Eyes on Culture #012
08 March 2023
EYES ON: PARADIGM’s “The Open Tabs interview”
PARADIGM trilogy is a 3-part digital only magazine created by Katharina Korbjuhn. It covers what Korbjuhn describes as “cultural theory wrapped in fashion” — the fashion industry from a nuanced contemporary perspective.
The second issue, “Man vs Machine”, captured our attention for obvious reasons.
Much more than a hackneyed “machine” edition that poses tedious questions like: “Will AI take over the world?”, this issue takes a personal look into tech’s influence on fashion-adjacent subjects, using the language of memes, digital collage and short form writing to guide readers to examine how we think, learn about, and absorb fashion’s cultural ephemera digitally.
Our favourite feature of the issue was: “The Open Tabs Interview”, which took screenshots of peoples’ most recent open internet tabs, and called it an interview.
WHY WE’RE WATCHING:
Of course not an ‘interview’ at all, a screenshot of one’s open tabs is maybe much more revealing than an interview could ever be. An exposing digital artefact, open tabs trace the unconscious interests of a person as they take their daily journey through the internet. Salacious or banal — they’re telling.
Less the contents of these ‘interviews’, the format of encountering someone through their tabs is what we find most interesting. It’s not only fun and inventive, it captures something very specific about a person: their mind as seen through their searches.
P.S. Check out the same issue’s feature on imagined Schiaparelli ads made with AI image generators.
Kate Cooper’s Fleshy Perfection
EYES ON: Kate Cooper’s Rigged
Kate Cooper is an artist and co-founder of the organisation Auto Italia. Her work examines the hyper-commercialised images that mark capitalist image production, and the work that goes into making them.
In her project Rigged, Cooper uses CGI techniques to create images of “perfect” bodies, flawless digital females, which surpass anything physically possible. In discussing these types of images, Cooper talks of her “desire for them but also their inherent violence.” Her interests lies in our relationship to the images — how we “read” them — more so than what they actually contain.
WHY WE’RE WATCHING:
In Rigged, these digital bodies were exhibited just like consumer products, on wide billboard-like screens. Their massive presentation recalls advertising formats of cityscapes.
Through its display, Rigged goes beyond the subject of body politics. By introducing the factors of space and scale, we are asked to consider our own physical relationship to the digital bodies pictured, the physical images, as well as the wider infrastructure that creates and displays them.
We are pushed to view these crafted bodies not as purely representational, not as abstract reflections of societal standards, but also as real objects that shape space.
A Conscientious Companion
EYES ON: Trippin’ 50, a calendar for travel in a new world
Trippin’ is an independent platform collaging guides, stories, podcasts and films to facilitate thoughtful world travel.
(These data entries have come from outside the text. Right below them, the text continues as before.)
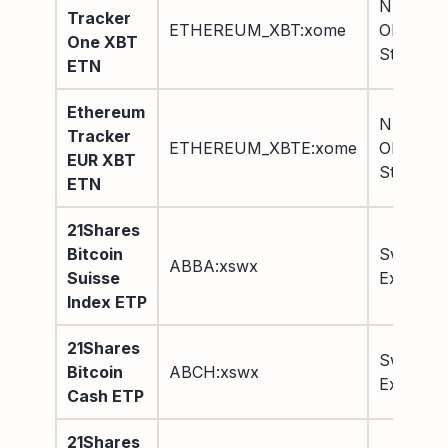
NASDA
Tracker
ETHEREUM_XBT:xome
OMX
One XBT
Stockho
ETN
Ethereum
NASDA
Tracker
ETHEREUM_XBTE:xome
OMX
EUR XBT
Stockho
ETN
21Shares
Bitcoin
Swiss SI
ABBA:xswx
Suisse
Exchang
Index ETP
21Shares
Swiss SI
Bitcoin
ABCH:xswx
Exchang
Cash ETP
21Shares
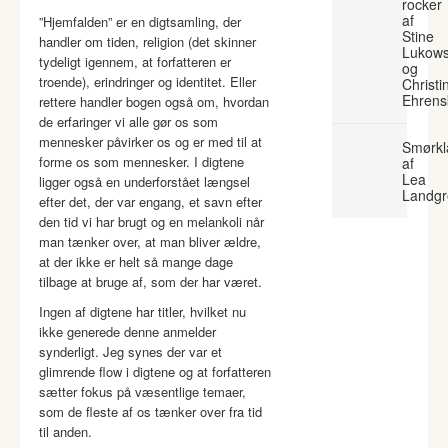
rocker
af
”Hjemfalden” er en digtsamling, der
Stine
handler om tiden, religion (det skinner
Lukows
tydeligt igennem, at forfatteren er
og
troende), erindringer og identitet. Eller
Christi
Ehrens
rettere handler bogen også om, hvordan
de erfaringer vi alle gør os som
mennesker påvirker os og er med til at
Smørkl
forme os som mennesker. I digtene
af
Lea
ligger også en underforstået længsel
Landgr
efter det, der var engang, et savn efter
den tid vi har brugt og en melankoli når
man tænker over, at man bliver ældre,
at der ikke er helt så mange dage
tilbage at bruge af, som der har været.
Ingen af digtene har titler, hvilket nu
ikke generede denne anmelder
synderligt. Jeg synes der var et
glimrende flow i digtene og at forfatteren
sætter fokus på væsentlige temaer,
som de fleste af os tænker over fra tid
til anden.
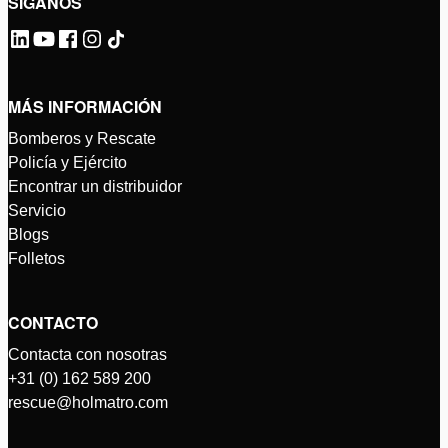
SÍGANOS
MÁS INFORMACIÓN
Bomberos y Rescate
Policía y Ejército
Encontrar un distribuidor
Servicio
Blogs
Folletos
CONTACTO
Contacta con nosotras
+31 (0) 162 589 200
rescue@holmatro.com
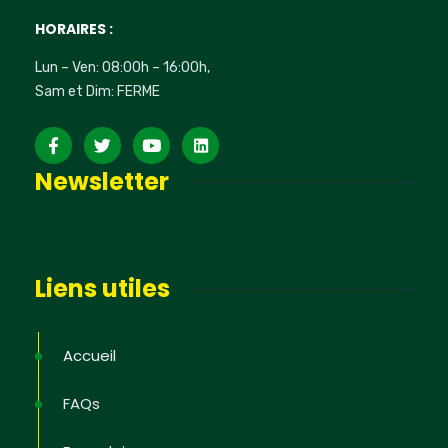
HORAIRES :
Lun – Ven: 08:00h – 16:00h,
Sam et Dim: FERME
Newsletter
Liens utiles
Accueil
FAQs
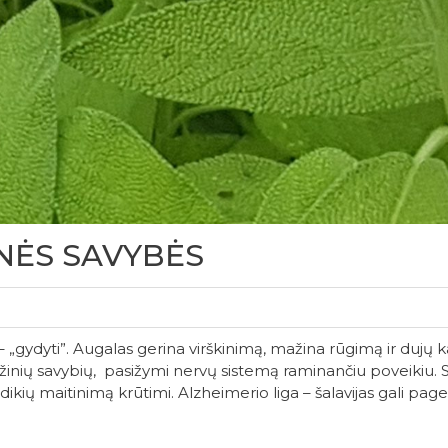
INĖS SAVYBĖS
– „gydyti”. Augalas gerina virškinimą, mažina rūgimą ir dujų k
̇žinių savybių, pasižymi nervų sistemą raminančiu poveikiu. 
ų maitinimą krūtimi. Alzheimerio liga – šalavijas gali pager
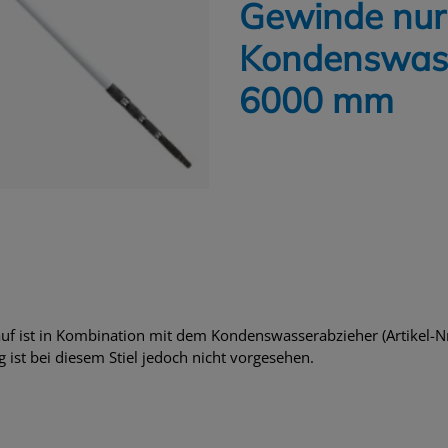
Gewinde nur 
Kondenswass
6000 mm
auf ist in Kombination mit dem Kondenswasserabzieher (Artikel-
ist bei diesem Stiel jedoch nicht vorgesehen.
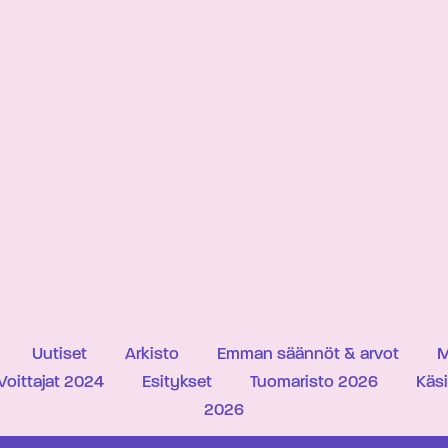
Uutiset
Arkisto
Emman säännöt & arvot
M
Voittajat 2024
Esitykset
Tuomaristo 2026
Käs
2026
Created by “a global community of diverse voices that are shaping today’s cultural landscape”, it seeks to project local voices to inform better travel practices.
Through tailored guides like Trippin’ 50, which highlights 50 in-person events across the globe that are contributing positively to one of its sub-themes (“innovation”, “sustainability” or “driving diversity” etc.), the dots between local and global are connected, bringing an individual perspective to the world’s cultural landscape.
WHY WE’RE WATCHING:
Aside from the valuable content it offers to its patrons, Trippin’ is interesting because of how coherent it is in its outlook, and then its communication of that outlook. The platform’s voice, its web design, its tools and tags: each part of it works to help its users navigate the world of travel through the lens of contemporary issues. With international contributors — laid out to cover all corners of the globe — it’s designed as a guide conscious of the world its offering advice on.